Top of Material supplied

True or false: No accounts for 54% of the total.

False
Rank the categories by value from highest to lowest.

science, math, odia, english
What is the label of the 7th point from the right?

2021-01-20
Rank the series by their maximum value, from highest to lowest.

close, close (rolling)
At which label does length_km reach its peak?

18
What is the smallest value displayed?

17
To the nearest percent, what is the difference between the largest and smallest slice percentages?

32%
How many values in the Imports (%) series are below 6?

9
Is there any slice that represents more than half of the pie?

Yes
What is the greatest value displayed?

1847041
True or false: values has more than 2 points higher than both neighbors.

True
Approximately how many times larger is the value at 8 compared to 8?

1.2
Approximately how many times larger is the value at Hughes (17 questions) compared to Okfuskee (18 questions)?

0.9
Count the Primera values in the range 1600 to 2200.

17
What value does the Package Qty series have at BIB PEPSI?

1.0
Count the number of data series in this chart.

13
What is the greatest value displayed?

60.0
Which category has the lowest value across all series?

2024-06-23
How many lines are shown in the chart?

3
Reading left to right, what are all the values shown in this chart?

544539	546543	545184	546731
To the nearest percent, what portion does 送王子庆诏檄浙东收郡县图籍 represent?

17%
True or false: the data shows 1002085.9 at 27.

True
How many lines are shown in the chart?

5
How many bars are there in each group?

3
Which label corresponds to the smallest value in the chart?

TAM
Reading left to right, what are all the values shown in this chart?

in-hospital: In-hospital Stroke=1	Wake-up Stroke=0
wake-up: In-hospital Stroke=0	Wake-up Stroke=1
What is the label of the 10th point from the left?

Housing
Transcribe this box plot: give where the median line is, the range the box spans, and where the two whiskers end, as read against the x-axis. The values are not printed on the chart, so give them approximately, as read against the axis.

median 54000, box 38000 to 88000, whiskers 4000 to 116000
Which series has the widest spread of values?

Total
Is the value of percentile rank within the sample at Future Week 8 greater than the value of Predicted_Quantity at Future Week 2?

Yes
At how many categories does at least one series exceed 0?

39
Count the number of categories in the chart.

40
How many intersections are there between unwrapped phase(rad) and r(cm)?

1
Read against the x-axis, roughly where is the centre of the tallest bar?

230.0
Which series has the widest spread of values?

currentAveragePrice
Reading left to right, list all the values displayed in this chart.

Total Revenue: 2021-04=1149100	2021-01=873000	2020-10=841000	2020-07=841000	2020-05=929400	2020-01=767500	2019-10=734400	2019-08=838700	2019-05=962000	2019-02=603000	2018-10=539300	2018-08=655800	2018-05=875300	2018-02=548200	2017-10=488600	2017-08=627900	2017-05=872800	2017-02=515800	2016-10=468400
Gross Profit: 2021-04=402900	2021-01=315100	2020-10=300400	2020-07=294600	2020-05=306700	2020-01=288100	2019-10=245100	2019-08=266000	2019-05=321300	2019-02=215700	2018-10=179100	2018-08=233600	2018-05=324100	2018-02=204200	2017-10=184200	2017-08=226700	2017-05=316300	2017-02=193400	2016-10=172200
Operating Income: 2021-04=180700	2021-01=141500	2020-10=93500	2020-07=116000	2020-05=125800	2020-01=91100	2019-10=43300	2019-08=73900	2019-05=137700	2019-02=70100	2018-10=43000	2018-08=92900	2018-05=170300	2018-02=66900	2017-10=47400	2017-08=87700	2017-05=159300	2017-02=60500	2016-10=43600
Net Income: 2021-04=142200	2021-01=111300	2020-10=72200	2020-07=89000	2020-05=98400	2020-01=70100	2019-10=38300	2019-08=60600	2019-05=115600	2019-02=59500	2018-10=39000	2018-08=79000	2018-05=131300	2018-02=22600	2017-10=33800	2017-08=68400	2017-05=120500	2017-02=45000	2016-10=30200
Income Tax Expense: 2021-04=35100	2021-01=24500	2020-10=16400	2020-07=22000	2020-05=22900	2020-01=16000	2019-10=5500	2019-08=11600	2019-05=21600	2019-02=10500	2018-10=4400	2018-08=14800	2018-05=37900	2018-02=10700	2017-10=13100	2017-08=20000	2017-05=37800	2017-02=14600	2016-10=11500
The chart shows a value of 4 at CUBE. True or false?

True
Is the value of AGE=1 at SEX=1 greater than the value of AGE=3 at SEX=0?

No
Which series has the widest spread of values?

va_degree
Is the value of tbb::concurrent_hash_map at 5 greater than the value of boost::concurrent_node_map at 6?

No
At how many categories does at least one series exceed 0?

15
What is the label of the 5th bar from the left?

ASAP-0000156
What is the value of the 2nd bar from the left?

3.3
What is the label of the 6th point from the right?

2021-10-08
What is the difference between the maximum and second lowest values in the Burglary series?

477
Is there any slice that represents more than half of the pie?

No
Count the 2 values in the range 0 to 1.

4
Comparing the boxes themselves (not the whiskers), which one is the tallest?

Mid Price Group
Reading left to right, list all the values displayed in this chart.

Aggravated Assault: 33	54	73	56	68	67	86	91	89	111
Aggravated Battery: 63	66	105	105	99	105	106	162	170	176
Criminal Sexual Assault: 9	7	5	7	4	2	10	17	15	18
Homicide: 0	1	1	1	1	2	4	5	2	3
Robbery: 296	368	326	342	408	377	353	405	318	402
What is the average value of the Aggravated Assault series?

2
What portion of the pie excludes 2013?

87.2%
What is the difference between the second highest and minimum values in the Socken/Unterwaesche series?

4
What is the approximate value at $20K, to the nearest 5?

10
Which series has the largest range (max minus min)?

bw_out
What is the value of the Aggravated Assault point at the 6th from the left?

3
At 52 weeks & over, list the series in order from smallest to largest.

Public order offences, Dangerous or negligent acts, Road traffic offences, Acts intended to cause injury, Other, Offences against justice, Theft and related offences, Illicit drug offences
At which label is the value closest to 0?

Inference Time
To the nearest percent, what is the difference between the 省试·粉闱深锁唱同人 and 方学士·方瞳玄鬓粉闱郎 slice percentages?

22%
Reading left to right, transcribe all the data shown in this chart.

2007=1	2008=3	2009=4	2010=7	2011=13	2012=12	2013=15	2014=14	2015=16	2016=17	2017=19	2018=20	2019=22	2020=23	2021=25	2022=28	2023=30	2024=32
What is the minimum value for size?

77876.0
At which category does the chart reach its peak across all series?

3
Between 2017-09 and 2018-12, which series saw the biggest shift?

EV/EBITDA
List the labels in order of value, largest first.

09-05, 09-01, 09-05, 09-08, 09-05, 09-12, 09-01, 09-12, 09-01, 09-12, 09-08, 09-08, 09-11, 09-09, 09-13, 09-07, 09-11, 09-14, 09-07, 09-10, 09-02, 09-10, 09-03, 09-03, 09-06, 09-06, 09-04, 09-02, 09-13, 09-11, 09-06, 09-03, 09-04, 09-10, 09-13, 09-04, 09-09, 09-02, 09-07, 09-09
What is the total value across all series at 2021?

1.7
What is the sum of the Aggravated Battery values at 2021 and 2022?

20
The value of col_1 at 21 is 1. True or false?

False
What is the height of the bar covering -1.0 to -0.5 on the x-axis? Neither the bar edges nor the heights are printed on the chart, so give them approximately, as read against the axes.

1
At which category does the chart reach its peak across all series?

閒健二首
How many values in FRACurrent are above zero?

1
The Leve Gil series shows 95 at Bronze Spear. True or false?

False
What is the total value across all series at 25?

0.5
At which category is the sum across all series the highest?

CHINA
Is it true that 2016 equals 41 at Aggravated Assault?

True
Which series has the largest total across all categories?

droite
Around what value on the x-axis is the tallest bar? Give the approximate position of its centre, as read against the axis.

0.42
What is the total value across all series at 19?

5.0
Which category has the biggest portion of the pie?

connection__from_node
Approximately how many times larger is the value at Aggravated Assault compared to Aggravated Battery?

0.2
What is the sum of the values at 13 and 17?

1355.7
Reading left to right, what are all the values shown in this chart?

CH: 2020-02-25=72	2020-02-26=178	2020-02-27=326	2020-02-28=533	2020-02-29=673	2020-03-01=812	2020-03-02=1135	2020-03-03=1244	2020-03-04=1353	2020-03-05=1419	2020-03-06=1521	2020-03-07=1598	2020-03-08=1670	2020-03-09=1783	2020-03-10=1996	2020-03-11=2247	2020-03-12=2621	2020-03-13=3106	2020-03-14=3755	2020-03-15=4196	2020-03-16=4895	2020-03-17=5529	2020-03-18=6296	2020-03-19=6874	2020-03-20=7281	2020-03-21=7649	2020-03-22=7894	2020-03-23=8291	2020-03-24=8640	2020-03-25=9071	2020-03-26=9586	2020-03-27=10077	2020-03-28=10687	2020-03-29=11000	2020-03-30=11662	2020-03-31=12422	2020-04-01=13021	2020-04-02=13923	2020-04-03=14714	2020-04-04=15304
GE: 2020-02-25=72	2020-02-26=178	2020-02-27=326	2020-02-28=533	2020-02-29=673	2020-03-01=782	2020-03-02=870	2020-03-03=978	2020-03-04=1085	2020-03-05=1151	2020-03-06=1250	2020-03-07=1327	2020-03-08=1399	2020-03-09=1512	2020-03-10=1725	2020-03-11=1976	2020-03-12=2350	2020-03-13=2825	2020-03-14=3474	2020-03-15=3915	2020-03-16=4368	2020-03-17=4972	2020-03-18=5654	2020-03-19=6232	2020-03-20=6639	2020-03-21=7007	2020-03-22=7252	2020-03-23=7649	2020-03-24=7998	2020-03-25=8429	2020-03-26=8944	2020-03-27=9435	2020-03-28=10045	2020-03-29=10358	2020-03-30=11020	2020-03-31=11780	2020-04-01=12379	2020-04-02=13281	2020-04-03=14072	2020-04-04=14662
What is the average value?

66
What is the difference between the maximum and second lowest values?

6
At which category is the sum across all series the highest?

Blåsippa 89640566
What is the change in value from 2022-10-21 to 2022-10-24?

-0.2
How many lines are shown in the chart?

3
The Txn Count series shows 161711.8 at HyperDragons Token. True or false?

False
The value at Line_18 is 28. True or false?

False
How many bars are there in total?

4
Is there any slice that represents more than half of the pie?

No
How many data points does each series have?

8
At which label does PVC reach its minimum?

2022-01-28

Bottom of Material supplied

▶ **What you are asked to do**
Please copy the records from the start through the line containing "What value does", replacing "Rank" with "Order" and leaving everything else unchanged.

▶ **Answer space**
True or false: No accounts for 54% of the total.

False
Order the categories by value from highest to lowest.

science, math, odia, english
What is the label of the 7th point from the right?

2021-01-20
Order the series by their maximum value, from highest to lowest.

close, close (rolling)
At which label does length_km reach its peak?

18
What is the smallest value displayed?

17
To the nearest percent, what is the difference between the largest and smallest slice percentages?

32%
How many values in the Imports (%) series are below 6?

9
Is there any slice that represents more than half of the pie?

Yes
What is the greatest value displayed?

1847041
True or false: values has more than 2 points higher than both neighbors.

True
Approximately how many times larger is the value at 8 compared to 8?

1.2
Approximately how many times larger is the value at Hughes (17 questions) compared to Okfuskee (18 questions)?

0.9
Count the Primera values in the range 1600 to 2200.

17
What value does the Package Qty series have at BIB PEPSI?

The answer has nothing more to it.